Die AMK will die kleinen Betriebe besonders unterstützen,
indem die ersten Hektare stärker gefördert werden. Der Erhalt der kleinen
Betriebe sei ein Betrag für die vielfältige Kulturlandschaft und sichere die
flächendeckende Landbewirtschaftung. Über die Höhe wurde nicht diskutiert.
Das Auslaufen der Milchquote in zwei Jahren dürfe weder
einen Bruch noch Marktverwerfungen auf dem Milchmarkt nach sich ziehen. Zur Absicherung
soll ein ganzjähriges Interventionsprogramm zur Verfügung stehen. Der Vorschlag
des Bundesverbandes Deutscher Milchviehhalter (BDM), die mit einem Traktorenzug
zur AMK für einen freiwilligen Lieferverzicht gegen Entschädigung bei
Marktüberversorgung demonstrierten, wurde nicht abgelehnt – aber auch nicht
unterstützt. Der Vorschlag, der auch vom Europäischen Parlament mitgetragen
wird, müsse noch näher überprüft werden.
Beim Wein hingegen soll das Pflanzrecht, das quasi wie
eine Quote wirkt, weiter Bestand haben, damit die landschaftsprägenden und
ökologischen wertvollen Steillagen erhalten bleiben. Gegenwärtig ist geplant, Das
Pflanzrechtsystem 2030 aufzuheben.
Deutsche Agrarpolitik
Es ging nicht nur um die GAP. Die Bundesregierung soll
sicher stellen, dass der Flächenverbrauch dringend verringert werden muss. Die
Kompensationsverordnung, die gerade überarbeitet wird, soll Rücksicht auf
Flächen der Land- und Forstwirtschaft nehmen.
Zur Förderung der regionalen Produktion soll die
Bundesregierung prüfen, den Mehrwertsteuersatz bei der Verpflegung in Schulen
und Kindertagesstätten zu ermäßigen.
Greening nicht aufweichen
Dr. Till Backhaus, Landwirtschaftsminister in
Mecklenburg-Vorpommern (SPD), will die Mindeststandards des Greening behalten: „Wir
haben dem Kommissar mit auf dem Weg gegeben, dass er in den anstehenden
Trilogverhandlungen dafür kämpfen muss, dass seine Vorstellungen zur
Ökologisierung der Agrarpolitik umgesetzt werden.“
Für die Milchbauern sollen die
Interventionsmöglichkeiten flexibel eingesetzt werden. So soll die starre
Obergrenze für Erzeugerorganisationen fallen.

DATENABSCHNITT:
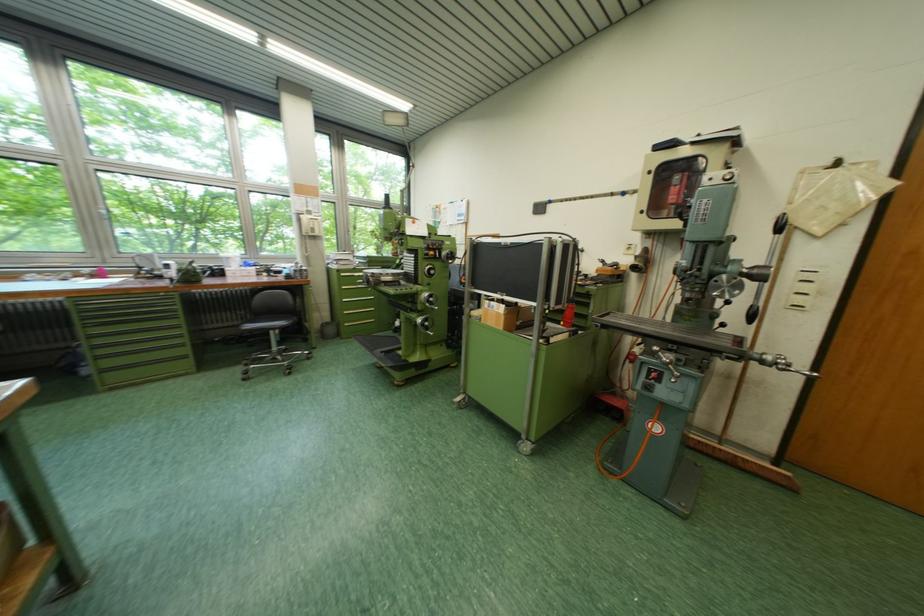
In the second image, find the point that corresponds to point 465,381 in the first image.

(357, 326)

ARBEITSANWEISUNG: Schreiben Sie, wie der Text zur Agrarpolitik nach seinem letzten Satz weitergeht. Das Material ist vom Text zur Agrarpolitik unabhängig.

ERGEBNIS:
Beim Thema Neonicotinoide fordert die AMK die Berücksichtigung
der wissenschaftlichen Forschung aus Deutschland. Die EU solle risikoorientiert
vorgehen. Beim Einhalten der guten fachlichen Praxis gebe es im Rapsanbau keine
Probleme bei den Bienen, erläuterte Dr. Backhaus. Für nichtgewerbliche Zwecke
hingegen soll ein Verkaufsverbot von Neonicotinoiden umgesetzt werden.
Einen Rückschritt gibt es nach Dr. Backhaus beim Thema
Jagd. Die CDU-geführten Länder seien nicht bereit, auf bleihaltige
Büchsenmunition zu verzichten. Backhaus verweist auf Gutachten, die „vernünftige
Alternativen“ aufzeigen. Damit wird eine Kontamination mit blei von Wild und
Umwelt ausgeschlossen. Mit den anderen Bundesländern im Norden will
Mecklenburg-Vorpommern jetzt prüfen, wenigstens im Norden ein Verbot der
Bleimunition zu erreichen.
Interne Kohäsion
Die Länder sind beim Thema interne Kohäsion ein Stück weitergekommen. Lucia Puttrich (CDU), Landwirtschaftsministerin in Hessen: „Es ist ein wichtiger Schritt für die hessischen Landwirte, in dem alle Länder anerkennen, dass der Beschluss des Bundesverfassungsgerichtes aus dem Jahre 2008 zur Frage der einheitlichen Direktzahlungen nicht weiter ignoriert werden kann.“ Allerdings ist noch offen, in welchen Schritten die Angleichung zwischen den Ländern erfolgen soll.
Deutschland kappt nicht
Beim Thema Kappung der landwirtschaftlichen Direktzahlungen
steht derzeit eine freiwillige Option der Länder zur Debatte. Vorsichtshalber hat
die AMK schon einmal beschlossen, diese Option nicht zu ziehen. Thüringens Landwirtschaftsminister
Jürgen Reinholz (CDU) begrüßt den Beschluss, dass „ostdeutsche Agrarbetriebe
nicht auf Grund ihrer Größe“ benachteiligt werden.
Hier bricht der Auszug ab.